§ **Work to complete**
Of the records that follow, copy only the lines from the line containing "4. Buckle, G." to the line containing "9. Musa, I.", both included, exactly as written.

:: Data section

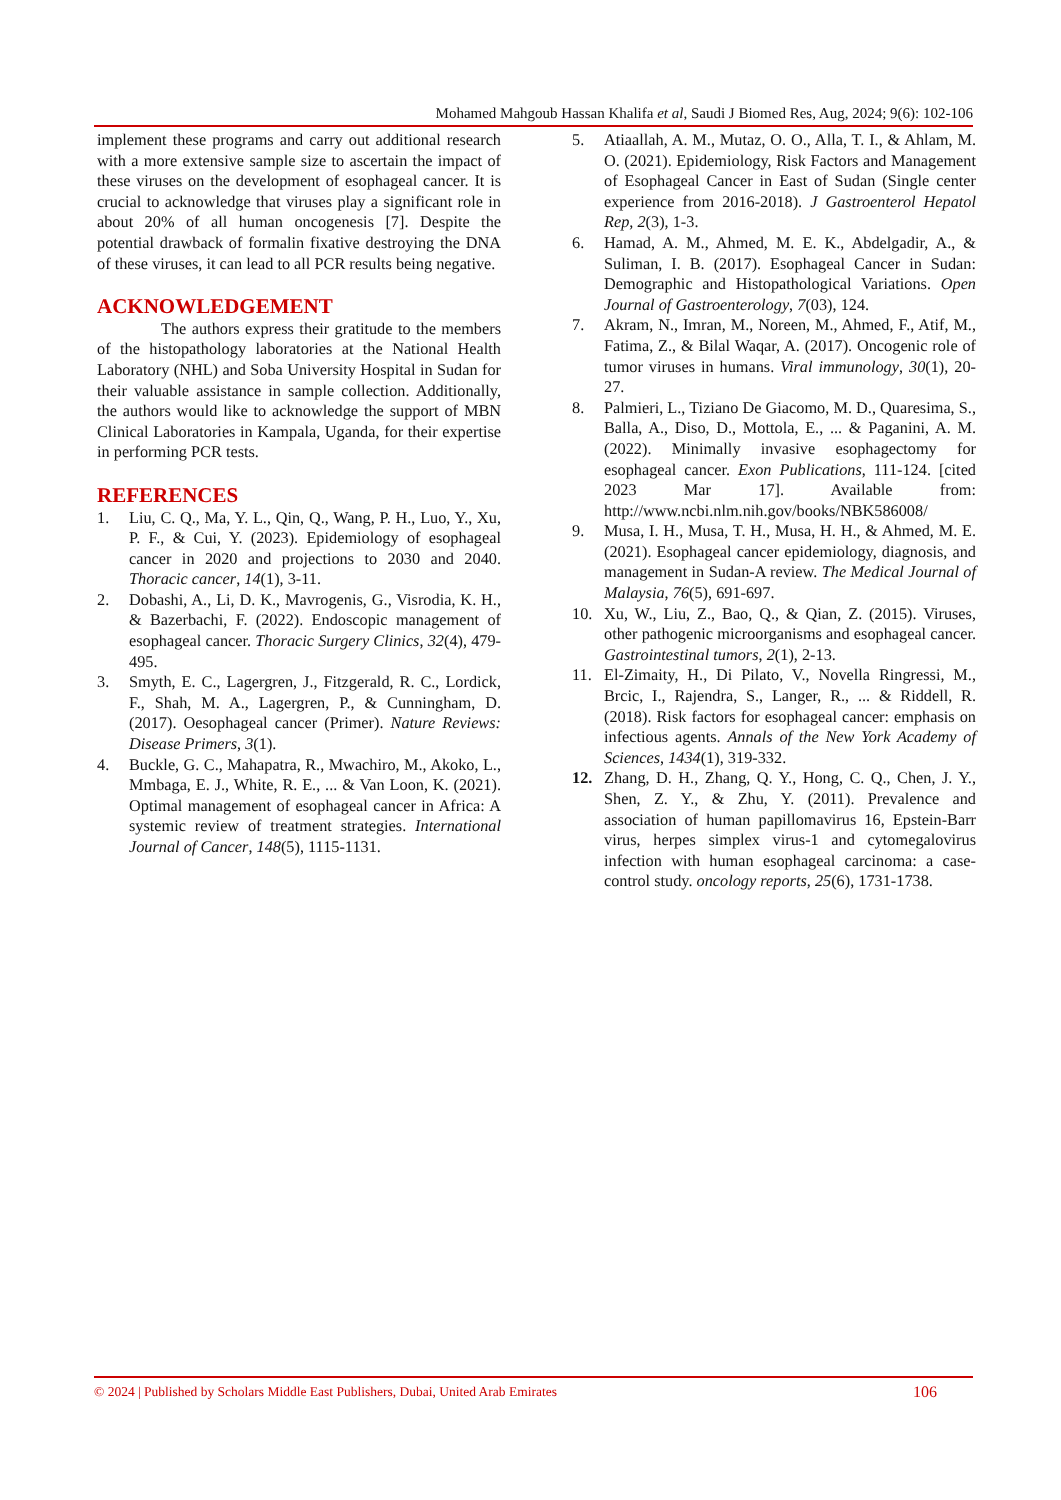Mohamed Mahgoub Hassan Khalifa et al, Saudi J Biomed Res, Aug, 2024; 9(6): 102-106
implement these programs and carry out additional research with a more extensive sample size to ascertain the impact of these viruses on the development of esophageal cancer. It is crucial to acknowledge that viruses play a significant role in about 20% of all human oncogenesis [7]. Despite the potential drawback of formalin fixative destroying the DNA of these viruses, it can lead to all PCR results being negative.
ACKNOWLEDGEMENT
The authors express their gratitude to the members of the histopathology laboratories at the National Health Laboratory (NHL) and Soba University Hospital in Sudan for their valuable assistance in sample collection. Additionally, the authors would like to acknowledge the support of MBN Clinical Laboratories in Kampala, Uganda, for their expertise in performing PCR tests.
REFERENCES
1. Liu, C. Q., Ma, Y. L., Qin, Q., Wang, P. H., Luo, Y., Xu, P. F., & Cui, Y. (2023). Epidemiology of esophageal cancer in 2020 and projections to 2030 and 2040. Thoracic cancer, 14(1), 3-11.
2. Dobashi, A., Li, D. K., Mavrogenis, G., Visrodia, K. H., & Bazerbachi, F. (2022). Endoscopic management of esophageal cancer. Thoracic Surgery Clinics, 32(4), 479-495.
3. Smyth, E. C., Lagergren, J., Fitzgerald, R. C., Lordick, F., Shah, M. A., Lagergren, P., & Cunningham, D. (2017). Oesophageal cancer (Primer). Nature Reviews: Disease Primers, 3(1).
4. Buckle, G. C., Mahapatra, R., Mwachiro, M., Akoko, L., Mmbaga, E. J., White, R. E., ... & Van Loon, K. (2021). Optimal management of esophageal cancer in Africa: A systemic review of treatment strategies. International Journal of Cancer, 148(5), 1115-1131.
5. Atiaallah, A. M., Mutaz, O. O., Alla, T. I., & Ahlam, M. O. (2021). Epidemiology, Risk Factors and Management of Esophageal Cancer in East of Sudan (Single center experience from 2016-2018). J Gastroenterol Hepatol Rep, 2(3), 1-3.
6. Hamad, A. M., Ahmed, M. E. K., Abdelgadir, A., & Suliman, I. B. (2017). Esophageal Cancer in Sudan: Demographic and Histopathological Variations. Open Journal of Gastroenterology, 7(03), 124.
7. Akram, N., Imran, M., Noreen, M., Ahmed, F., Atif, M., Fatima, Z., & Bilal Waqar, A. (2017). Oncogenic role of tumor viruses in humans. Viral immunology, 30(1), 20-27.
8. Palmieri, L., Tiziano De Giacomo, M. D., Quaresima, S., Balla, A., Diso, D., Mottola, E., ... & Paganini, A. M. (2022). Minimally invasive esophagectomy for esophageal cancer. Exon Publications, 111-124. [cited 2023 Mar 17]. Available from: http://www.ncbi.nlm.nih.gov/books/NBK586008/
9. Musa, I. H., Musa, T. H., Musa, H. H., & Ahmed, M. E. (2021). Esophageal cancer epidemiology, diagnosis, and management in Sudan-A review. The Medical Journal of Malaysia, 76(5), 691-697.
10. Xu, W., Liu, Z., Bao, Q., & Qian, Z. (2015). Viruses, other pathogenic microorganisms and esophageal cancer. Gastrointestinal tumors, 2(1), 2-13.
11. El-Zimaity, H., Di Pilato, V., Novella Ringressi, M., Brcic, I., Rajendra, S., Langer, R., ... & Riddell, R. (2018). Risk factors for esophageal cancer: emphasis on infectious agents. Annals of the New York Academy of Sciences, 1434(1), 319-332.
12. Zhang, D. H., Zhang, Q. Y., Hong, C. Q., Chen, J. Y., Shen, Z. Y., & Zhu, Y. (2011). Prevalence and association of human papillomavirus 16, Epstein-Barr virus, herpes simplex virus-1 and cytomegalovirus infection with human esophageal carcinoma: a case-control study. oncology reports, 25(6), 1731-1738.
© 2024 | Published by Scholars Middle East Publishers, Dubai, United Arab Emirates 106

::::

§ **Answer box**
4. Buckle, G. C., Mahapatra, R., Mwachiro, M., Akoko, L., Mmbaga, E. J., White, R. E., ... & Van Loon, K. (2021). Optimal management of esophageal cancer in Africa: A systemic review of treatment strategies. International Journal of Cancer, 148(5), 1115-1131.
5. Atiaallah, A. M., Mutaz, O. O., Alla, T. I., & Ahlam, M. O. (2021). Epidemiology, Risk Factors and Management of Esophageal Cancer in East of Sudan (Single center experience from 2016-2018). J Gastroenterol Hepatol Rep, 2(3), 1-3.
6. Hamad, A. M., Ahmed, M. E. K., Abdelgadir, A., & Suliman, I. B. (2017). Esophageal Cancer in Sudan: Demographic and Histopathological Variations. Open Journal of Gastroenterology, 7(03), 124.
7. Akram, N., Imran, M., Noreen, M., Ahmed, F., Atif, M., Fatima, Z., & Bilal Waqar, A. (2017). Oncogenic role of tumor viruses in humans. Viral immunology, 30(1), 20-27.
8. Palmieri, L., Tiziano De Giacomo, M. D., Quaresima, S., Balla, A., Diso, D., Mottola, E., ... & Paganini, A. M. (2022). Minimally invasive esophagectomy for esophageal cancer. Exon Publications, 111-124. [cited 2023 Mar 17]. Available from: http://www.ncbi.nlm.nih.gov/books/NBK586008/
9. Musa, I. H., Musa, T. H., Musa, H. H., & Ahmed, M. E. (2021). Esophageal cancer epidemiology, diagnosis, and management in Sudan-A review. The Medical Journal of Malaysia, 76(5), 691-697.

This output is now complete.